Royal Bank of Canada: A Quiet Profit

Royal Bank of Canada, or RY as the ticker tape whispers, is a big bank. Two hundred and forty-six billion dollars big. It’s gained 46% in the last twelve months. That’s… something. They spread their bets around – wealth management, personal banking, capital markets, the usual. Diversification. A sensible idea, really. Especially for us Americans, who sometimes act as if the world ends at the border. They also happen to be based in Toronto. It’s a city. Like any other.

Sherwin-Williams: Paint & Patience

The company admits, with a practiced humility, to a “challenging environment.” A delicate phrasing for a slowdown. For the carpenter who sees fewer contracts, the homeowner postponing repairs. The markets, of course, react. A flat return in the last year, while the S&P 500 dances ahead. They call it a correction. I call it gravity. Everything falls eventually.

Ephemeral Gains: Two Tech Stocks

Data Center

Western Digital has risen, a rather astonishing 465% in the last twelve months. Micron, not to be outdone, has managed a respectable 313%. Such figures, of course, invite skepticism. One wonders if the enthusiasm is based on genuine prospects, or merely a collective forgetting of past disappointments. Still, even after this display, a certain appeal remains.

A Right Smart Investment in the Age of Thinking Machines

There’s a good bit of chatter ’bout companies like Nvidia (NVDA 0.79%), and rightly so.
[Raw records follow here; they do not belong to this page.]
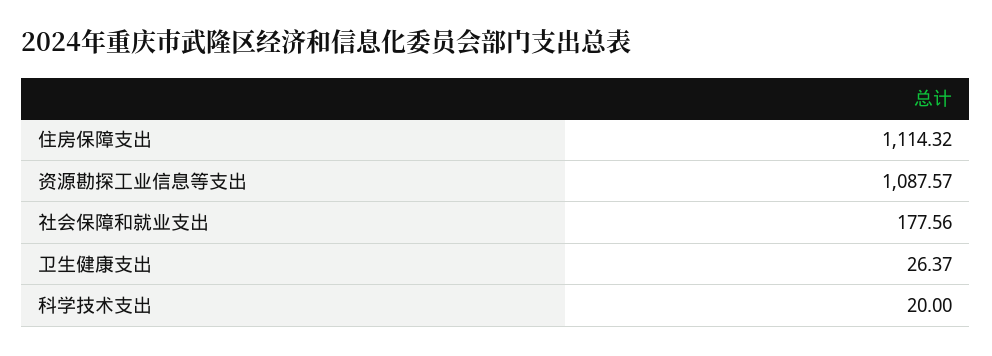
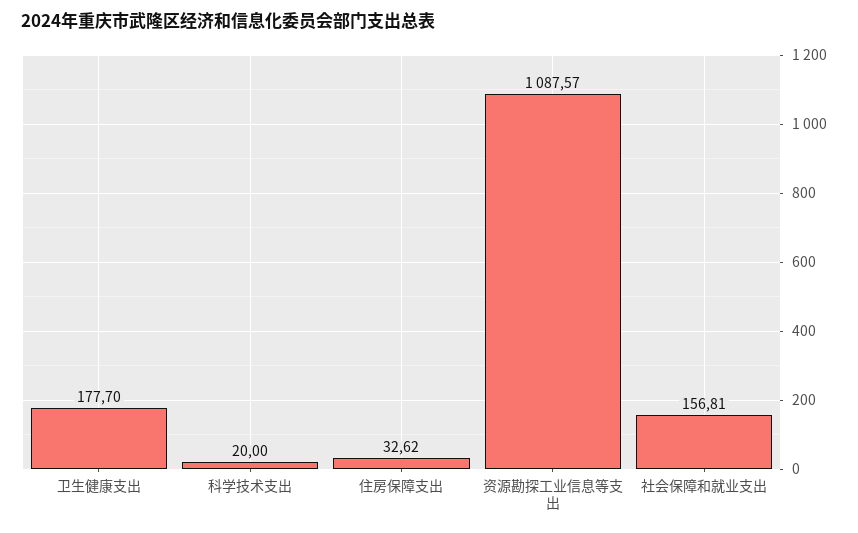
  {
-   "住房保障支出": 1114.32,
+   "住房保障支出": 32.62,
    "资源勘探工业信息等支出": 1087.57,
-   "社会保障和就业支出": 177.56,
+   "社会保障和就业支出": 156.81,
-   "卫生健康支出": 26.37,
+   "卫生健康支出": 177.7,
    "科学技术支出": 20
  }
They’ve built themselves a fine engine for these thinking machines, a sort of brain-builder, if you will. And Micron Technologies (MU 2.61%) is seeing a boom, as these machines are thirsty for memory – more so than a politician for votes, I suspect. These are good companies, no doubt, but chasing individual stocks in this whirlwind is like trying to catch greased lightning. A man needs a wider net, a bit more stability.

Tesla’s Illusion of Profit

Tesla reported a profit. A modest one, to be sure, and achieved against a backdrop of declining revenue. A profit nonetheless. This is not to say the company is failing; merely that the appearance of success can be maintained through a judicious application of financial maneuvers. The key, as always, lies in understanding where the numbers are truly coming from.

Halliburton’s Numbers & My Aunt Mildred

They’ve managed to erase last year’s losses, which is impressive, I suppose. Though I’m always suspicious of anything that sounds like a financial resurrection. It usually involves someone else’s misfortune. The key, it seems, is cost-cutting. A simple concept, really. Though try telling that to the marketing department at any company. They’ll tell you about “brand synergy” and “thought leadership” while simultaneously ordering artisanal water for the office. Their fourth-quarter revenue was…flat. Barely a twitch. But profitability? That showed a little life. They’ve trimmed the fat, apparently. Or at least, rearranged it.